The only way to enter into this state is precipitately -- without delay or hesitation, just to do it. This is why I ordinarily avoid discussion of all the various kinds of Asian meditation techniques, such as Yoga. For I am inclined to feel that for most Westerners, these are not aids but obstacles to concentration. It is not unaffected and natural for us to assume the lotus posture and go through all sorts of spiritual gymnastics. So many Westerners who do this kind of thing are so self-conscious about it, so preoccupied with the idea of doing it that they never really do it at all. For the same reason, I am rather leery of too much Zen -- especially when it means importing all the purely incidental apparatus of Zen from Japan, all the strictly technical formalities, and all the endless and pointless discussion about who has or hasn’t attained satori, or about how many koans one has solved, or how many hours a day one sits in zazen, or meditation. This sort of thing is not Zen or Yoga; it is just a fad, just religiosity, and is precisely self-consciousness and affectation rather than unselfconsciousness and naturalness. If, however, you can really do the thing itself -- that is, if you can learn to wake up and concentrate at the drop of a hat -- you can take or leave the trimmings as you will. For the fear of exoticism should not prevent us from enjoying the really beautiful things which Asian culture has to offer -- Chinese painting, Japanese architecture, Indian philosophy, and all the rest. But the point is that we cannot really enter into the spirit of these things at all unless, in the first place, we can acquire the special kind of relaxed concentration and clear-sightedness which is essential for their proper appreciation.

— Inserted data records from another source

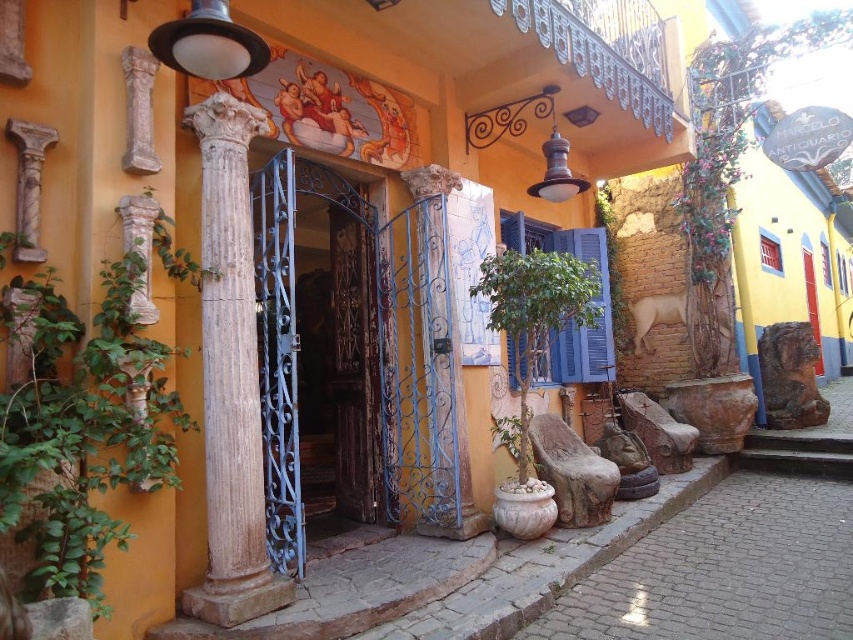
Question: Does green leafy plant at left appear on the right side of green leafy plant at center?

Choices:
 (A) yes
 (B) no

Answer: (B)

Question: Which of the following is the farthest from the observer?

Choices:
 (A) wooden door at center
 (B) green leafy plant at left
 (C) blue wrought iron gate at center

Answer: (A)

Question: Among these points, which one is nearest to the camera?

Choices:
 (A) (198, 67)
 (B) (218, 182)
 (C) (563, 376)
 (D) (534, 276)

Answer: (A)

Question: Is green leafy plant at left wider than blue matte shutter at center?

Choices:
 (A) no
 (B) yes

Answer: (B)

Question: Considering the real-world distances, which object is farthest from the blue wrought iron gate at center?

Choices:
 (A) wooden door at center
 (B) green leafy plant at left
 (C) green leafy plant at center
 (D) matte white lampshade at upper left

Answer: (A)

Question: Can you confirm if green leafy plant at left is bigger than green leafy plant at right?

Choices:
 (A) yes
 (B) no

Answer: (B)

Of themselves, they will not give us that capacity -- which is something innate. If you have to import it from Asia, you do not have it at all. Therefore, the important thing is simply to begin -- anywhere, wherever you are. If you happen to be sitting, just sit. If you are smoking a pipe, just smoke it. If you are thinking out a problem, just think. But don’t think and reflect unnecessarily, compulsively, from sheer force of nervous habit. In Zen, they call this having a leaky mind -- like an old barrel with open seams which cannot contain itself.
Well, I think this is enough medicine for tonight. So let’s put the bottle away, and go out and look at the moon.